I guess some of these are just coincidences; in any event I mean scenes which evoke a very similar scene/shot in an earlier film.
One powerful, one humorous/trivial:
[Spoiler Warning Applies]
In The Shawshank Redemption, when Andy finally escapes, he stands up in the drainage ditch and embraces the rain and embraces his freedom. In V For Vendetta, a virtually identical scene plays out where Evey stands in the rain in an identical pose, and even more significantly for exactly the same reasons as Andy.
In The Two Towers, Saruman is planning to use gunpowder in his attack on Helm’s Deep; he has a big container full of the stuff as Wormtongue approaches it with a lit candle, at which point Saruman grabs his wrist and moves the flame away from danger. But in Army of Darkness 10 years earlier Bruce Campbell warns away the wise man and his flame from a container of gunpowder in a virtually identical manner. I believe Peter Jackson mentions this in the commentaries.
Not quite in the spirit of your OP, I don’t think, but South Park: Bigger, Longer, Uncut is one huge homage to the musical Les Miserables. Considering its target audience, a pretty brave decision.
Classic: The ending scene of Raiders of the Lost Ark, where the “top men” place the Ark in a generic wooden box inside a giant warehouse of wooden boxes clearly pays homage to the final scene in Citizen Kane.

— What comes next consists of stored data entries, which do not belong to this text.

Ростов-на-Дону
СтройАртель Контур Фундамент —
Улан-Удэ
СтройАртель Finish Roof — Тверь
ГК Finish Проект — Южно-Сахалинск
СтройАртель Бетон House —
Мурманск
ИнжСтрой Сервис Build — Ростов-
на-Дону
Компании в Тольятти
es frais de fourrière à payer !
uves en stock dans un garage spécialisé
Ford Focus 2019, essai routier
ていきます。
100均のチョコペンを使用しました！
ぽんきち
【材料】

Blatant: The Bond film, The Living Daylights has homages to both The Third Man (Vienna as a setting, the Ferris wheel, the balloon man as a disguise, the conflict between sides and the “villian” playing his girlfriend as a stooge) and Lawrence of Arabia (the Afghanistant scenes).
Subtle: In one scene in Sideways, the protagonist, Miles, is eating breakfast. He’s having an omlette with wheat toast and tomatoes, which is the same meal that Jack Nicholson orders in Five Easy Pieces. Director Alexander Payne is an avowed fan of Bob Rafelson (who directed Five Easy Pieces) and Jack Nicholson stared in Payne’s previous film, About Schmidt.

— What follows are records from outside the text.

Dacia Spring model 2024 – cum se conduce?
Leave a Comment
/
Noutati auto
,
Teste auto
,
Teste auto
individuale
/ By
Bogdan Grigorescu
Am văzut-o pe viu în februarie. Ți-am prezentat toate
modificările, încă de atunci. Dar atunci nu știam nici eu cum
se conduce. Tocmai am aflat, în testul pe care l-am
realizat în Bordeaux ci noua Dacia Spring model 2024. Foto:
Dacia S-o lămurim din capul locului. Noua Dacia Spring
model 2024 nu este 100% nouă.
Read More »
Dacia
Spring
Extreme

It’s not homage to a specific film, but the opening segement in the recent Bond movie, Casino Royale, alternated between a German Expressionist style (the office scenes) and a French New Wave-ish type of cinematography (the fight scene) giving it a very classic appearance and indicating the the viewer that they are “going back to basics”.
Yeah I know the thread is dead, but I just saw another one (another Shawshank one actually). Remember the aria (Canzonetta sull’aria)that Andy plays in that film, broadcasting it through the PA? Well The Great Raid, another prison movie, has that exact same song in it, playing on a prisoner’s record player.
I love noticing little things like this.
I have to say my favorite is one that came out of nowhere. In the movie “Navy SEALS” with Charlie Sheen and Michael Biehn there is a scene that is an homage to Star Wars, specifically the Death Star Prison Escape scene. It ends with “It was a boring conversation anyway. _____ we’re gonna have company!”
That’s the real problem with finding homages: The scene is exactly as it appears in the comic book, which was published in 1982-85. The Shawshank Redemption came out in 1994.
I remember watching a Jerry Lewis film called The Geisha Boy on TV about twenty or so years ago and remember a scene showing a Japanese grandfather building a footbridge in the garden. It was clearly an homage to The Bridge on the River Kwai. It was pretty funny at the time.
In Nacho Libre, during the final match, the female lead shows up at the arena after the fight starts. Pretty much an exact match with the corresponding shot in Rocky, except that she has a little kid with her.
In Spiderman 2, Aunt May in peril on the ledge of a building was highly similiar to Lois Lane in Superman, in the crashed helicopter, right down to the shot of dangling feet.
I love the “oooooh” from the audience when these homages happen.
There’s one number with a definite LesMiz vibe to it (“La Resistance”), but there are plenty of other musical parodies with equal time abounding there: Oklahoma, The Little Mermaid, The Pirates of Penzance, Busby Berkeley musicals, etc.
The Smashing Pumpkins video for “Tonight, Tonight” is a marvelous tribute to the early fantasy films of Georges Méliès, particularly Le Voyage dans la lune (1902), down to the look of hand coloring.